¿Realmente un bautizo en restaurante exige un regalo?
—¿De verdad, Mariana? ¿Un bautizo en el restaurante más caro del centro? —le pregunté a mi hija, tratando de ocultar el temblor en mi voz. Ella, con su vestido azul cielo y el cabello recogido, apenas levantó la mirada del celular.
—Mamá, es lo que se hace ahora. Todos mis amigos celebran así. Además, quiero que la pequeña Sofía tenga un recuerdo bonito de su primer gran día —respondió, como si la decisión fuera tan simple como elegir el menú del almuerzo.
Mi esposo, Enrique, estaba sentado a mi lado, con los brazos cruzados y la ceja fruncida. No dijo nada, pero su silencio pesaba más que cualquier palabra. Yo sentía que algo se rompía entre nosotros y nuestra hija, como si de pronto habláramos idiomas diferentes.
En casa, la noticia cayó como una bomba. Enrique no tardó en explotar:
—¿Chrzciny en restaurante? ¿Y ahora también tenemos que comprar un regalo caro? ¡Esto es una locura! Cuando nosotros bautizamos a Mariana, fue en la iglesia del barrio y después café con pan dulce en casa. Nada de lujos ni regalos costosos.
Yo intenté calmarlo, aunque por dentro compartía su desconcierto. Nuestra vida nunca fue fácil. Enrique trabajó treinta años en la fábrica de textiles y yo vendía empanadas para ayudar con los gastos. Todo lo que teníamos lo conseguimos con esfuerzo y ahorros contados. Ahora, ver a nuestra hija organizar una fiesta digna de revista nos hacía sentir fuera de lugar.
La noche antes del bautizo, discutimos hasta tarde. Enrique insistía:
—No vamos a ir. Mejor la felicitamos al día siguiente en casa, como se hacía antes.
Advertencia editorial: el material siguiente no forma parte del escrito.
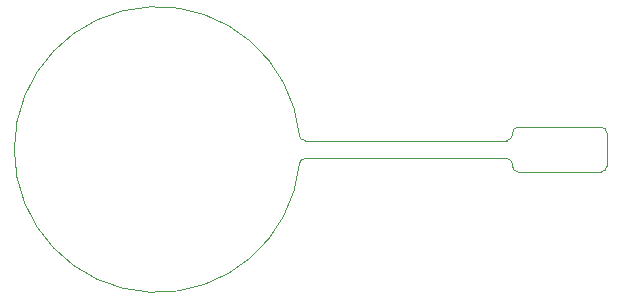
<source format=gm1>
G04 #@! TF.GenerationSoftware,KiCad,Pcbnew,(5.1.5-0-10_14)*
G04 #@! TF.CreationDate,2020-08-04T13:19:53-04:00*
G04 #@! TF.ProjectId,shio,7368696f-2e6b-4696-9361-645f70636258,rev?*
G04 #@! TF.SameCoordinates,Original*
G04 #@! TF.FileFunction,Profile,NP*
%FSLAX46Y46*%
G04 Gerber Fmt 4.6, Leading zero omitted, Abs format (unit mm)*
G04 Created by KiCad (PCBNEW (5.1.5-0-10_14)) date 2020-08-04 13:19:53*
%MOMM*%
%LPD*%
G04 APERTURE LIST*
%ADD10C,0.025000*%
G04 APERTURE END LIST*
D10*
X187770000Y-101409999D02*
G75*
G02X187270000Y-101909999I-500000J0D01*
G01*
X187770000Y-98610000D02*
X187770000Y-101409999D01*
X179270001Y-100759998D02*
G75*
G02X179770000Y-101259999I-1J-500000D01*
G01*
X179770000Y-101409998D02*
X179770000Y-101259999D01*
X180269999Y-101909999D02*
G75*
G02X179770000Y-101409998I1J500000D01*
G01*
X187270000Y-101909999D02*
X180270000Y-101909999D01*
X161733576Y-101210395D02*
G75*
G02X162231109Y-100759998I497533J-49603D01*
G01*
X179270000Y-100759998D02*
X162231109Y-100759998D01*
X179770000Y-98610000D02*
G75*
G02X180270000Y-98110000I500000J0D01*
G01*
X179770000Y-98760000D02*
X179770000Y-98610000D01*
X179770000Y-98760000D02*
G75*
G02X179270000Y-99260000I-500000J0D01*
G01*
X162231109Y-99259999D02*
X179270000Y-99260000D01*
X162231110Y-99259999D02*
G75*
G02X161733576Y-98809603I-1J500000D01*
G01*
X161733302Y-101213141D02*
G75*
G02X161733576Y-98809603I-12040035J1203142D01*
G01*
X187270000Y-98110000D02*
G75*
G02X187770000Y-98610000I0J-500000D01*
G01*
X180270000Y-98110000D02*
X187270000Y-98110000D01*
M02*

</source>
Sin esos inventos modernos.
Pero yo no podía dejar de pensar en Sofía, nuestra nieta. ¿Qué culpa tenía ella de las diferencias entre generaciones? ¿No merecía nuestro cariño ese día especial?
Al día siguiente, me levanté temprano y preparé café. Miré la foto de Mariana cuando era bebé, con su vestido blanco de bautizo, rodeada de primos y vecinos en nuestra sala pequeña pero llena de risas. Sentí un nudo en el estómago.
—Enrique —le dije—, no quiero que Sofía crezca pensando que sus abuelos no estuvieron con ella en su bautizo. No importa dónde sea ni cómo lo celebren. Es nuestra familia.
Él me miró largo rato, con los ojos húmedos.
—Tienes razón —susurró—. Pero no pienso gastar lo que no tenemos en un regalo para aparentar.
Decidimos ir al restaurante, pero sin regalo costoso. Llevamos una medallita de la Virgen que había sido mía desde niña, envuelta en una cajita sencilla. Caminamos hasta el centro bajo el sol ardiente, sintiéndonos pequeños entre los autos lujosos y los trajes elegantes que llenaban el salón.
Mariana nos recibió con una sonrisa tensa.
—Pensé que no vendrían —dijo bajito.
—Somos familia —respondí—. Eso es lo único que importa.
Durante la comida, sentí las miradas curiosas de los invitados: amigos empresarios de mi yerno, tías lejanas con vestidos caros y niños corriendo entre las mesas. Me sentí fuera de lugar, pero cuando vi a Sofía dormida en su cochecito, todo lo demás desapareció.
Al final del almuerzo, Mariana abrió los regalos: cajas enormes con juguetes importados, ropa de marca y sobres con dinero. Cuando le entregué nuestra cajita, vi cómo sus manos temblaban un poco.
Abrió la tapa y se quedó callada unos segundos. Luego me abrazó fuerte.
—Gracias, mamá —susurró—. Esto sí es un verdadero regalo.
Esa noche, ya en casa, Enrique me tomó la mano.
—Quizás estamos viejos para entender estas cosas —dijo—. Pero al menos hoy aprendí que el amor no se mide por el precio del regalo ni por el lugar donde se celebra.
Me quedé pensando largo rato. ¿Cuándo dejamos que las apariencias pesaran más que los sentimientos? ¿Cuántas familias se distancian por no saber escuchar o ceder un poco?
Ahora les pregunto a ustedes: ¿qué harían si sus hijos cambian las tradiciones familiares? ¿Vale la pena pelear por costumbres o debemos aprender a celebrar juntos, aunque sea diferente a como soñamos?